Fragmento del texto:
La última vez ha sido hace unos días. Johan ha dicho que los últimos tropiezos del Barça no se deben a un bajón, según el holandés, se debe a que es menos equipo.
A Rijkaard se le acusó de dejarse influenciar por Cruyff en numerosas ocasiones y ahora puede suceder lo mismo con Pep Guardiola.
Cruyff juega con la ventaja de que ve lo toros desde la barrera desde hace 13 años, nadie le puede recordar un fracaso reciente.
Yo si me acuerdo de las temporada 1994-1995 y 1995-96. Tras años de éxito el Barça comenzó a flojear y en un ataque de entrenador, Cruyff echó o dejó que se marcharan jugadores como Goicoechea, Stoitchkov, Zubizarreta y Romario. Eso no fue lo peor, los sustituyó por Busquets, Sánchez Jara, José Mari, Prosinecki, Kodro, Korneiev, Escaich y compañía…
Fue el final de su periodo en el Barça. Rexach le sustituyó las dos últimas jornadas que quedaban de la temporada 95-96 y la soberbia de Johan rompió su amistad.
Johan consideró una traición por parte de Charly Rexach que se quedara y no se marchara con él.
Cruyff, como jugador primero y como entrenador después, ha sido maravilloso para el fútbol. Por eso precisamente debería moderar sus declaraciones. Sabe perfectamente el efecto que tienen.

Extractos del listado:
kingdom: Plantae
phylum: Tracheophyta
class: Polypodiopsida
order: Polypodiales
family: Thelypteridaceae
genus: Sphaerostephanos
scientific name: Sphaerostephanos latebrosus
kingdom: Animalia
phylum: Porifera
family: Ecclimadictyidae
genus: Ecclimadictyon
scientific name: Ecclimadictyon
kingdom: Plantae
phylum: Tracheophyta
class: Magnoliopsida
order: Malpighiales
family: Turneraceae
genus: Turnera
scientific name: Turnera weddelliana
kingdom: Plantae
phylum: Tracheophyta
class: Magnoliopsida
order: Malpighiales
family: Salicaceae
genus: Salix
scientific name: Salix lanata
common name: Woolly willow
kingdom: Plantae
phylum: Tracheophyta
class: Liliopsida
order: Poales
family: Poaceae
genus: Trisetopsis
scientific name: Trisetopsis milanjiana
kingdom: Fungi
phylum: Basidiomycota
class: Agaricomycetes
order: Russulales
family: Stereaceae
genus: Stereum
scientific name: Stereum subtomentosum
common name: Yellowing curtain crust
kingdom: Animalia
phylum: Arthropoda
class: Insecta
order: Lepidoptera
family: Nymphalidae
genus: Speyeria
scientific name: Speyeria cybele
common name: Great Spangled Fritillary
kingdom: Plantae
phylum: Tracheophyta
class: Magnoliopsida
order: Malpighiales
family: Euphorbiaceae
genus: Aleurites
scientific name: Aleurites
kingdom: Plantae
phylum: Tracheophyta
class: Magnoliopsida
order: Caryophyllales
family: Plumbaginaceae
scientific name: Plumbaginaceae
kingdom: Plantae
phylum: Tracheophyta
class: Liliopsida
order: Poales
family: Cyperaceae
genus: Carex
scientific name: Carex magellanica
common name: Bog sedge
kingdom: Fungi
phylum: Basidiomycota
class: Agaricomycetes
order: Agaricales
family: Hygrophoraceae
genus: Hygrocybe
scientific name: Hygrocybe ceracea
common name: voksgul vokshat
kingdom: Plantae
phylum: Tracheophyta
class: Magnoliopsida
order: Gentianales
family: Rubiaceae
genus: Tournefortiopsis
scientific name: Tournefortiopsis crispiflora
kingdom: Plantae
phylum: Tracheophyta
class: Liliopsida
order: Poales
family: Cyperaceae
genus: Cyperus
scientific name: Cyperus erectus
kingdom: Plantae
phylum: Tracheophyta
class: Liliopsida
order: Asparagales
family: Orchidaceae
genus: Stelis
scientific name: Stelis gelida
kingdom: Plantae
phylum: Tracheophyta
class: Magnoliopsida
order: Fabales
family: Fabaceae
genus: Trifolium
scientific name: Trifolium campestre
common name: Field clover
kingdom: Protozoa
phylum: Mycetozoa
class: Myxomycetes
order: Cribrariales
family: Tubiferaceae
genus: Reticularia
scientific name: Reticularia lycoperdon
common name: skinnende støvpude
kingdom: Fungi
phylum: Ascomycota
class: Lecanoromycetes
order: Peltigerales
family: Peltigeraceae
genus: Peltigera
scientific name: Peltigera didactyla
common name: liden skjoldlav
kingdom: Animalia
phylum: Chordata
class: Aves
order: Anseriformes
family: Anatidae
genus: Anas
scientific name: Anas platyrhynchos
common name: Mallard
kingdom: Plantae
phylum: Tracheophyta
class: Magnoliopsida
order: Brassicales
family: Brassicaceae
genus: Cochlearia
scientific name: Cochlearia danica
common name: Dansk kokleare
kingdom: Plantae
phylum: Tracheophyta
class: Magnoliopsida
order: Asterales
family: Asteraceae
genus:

Qué harás:
Responde estas preguntas sobre el texto sobre Cruyff:
(a) ¿A qué atribuye Johan los últimos tropiezos del Barça?
(b) ¿Cuántas jornadas de la temporada 95-96 dirigió Rexach en sustitución de Cruyff?
(c) ¿Qué consideró Johan una traición por parte de Charly Rexach?
El listado no guarda relación con el texto sobre Cruyff.

Resultado del ejercicio:
(a) A que el Barça es menos equipo, no a un bajón.
(b) Las dos últimas jornadas que quedaban de esa temporada.
(c) Que Rexach se quedara y no se marchara con él.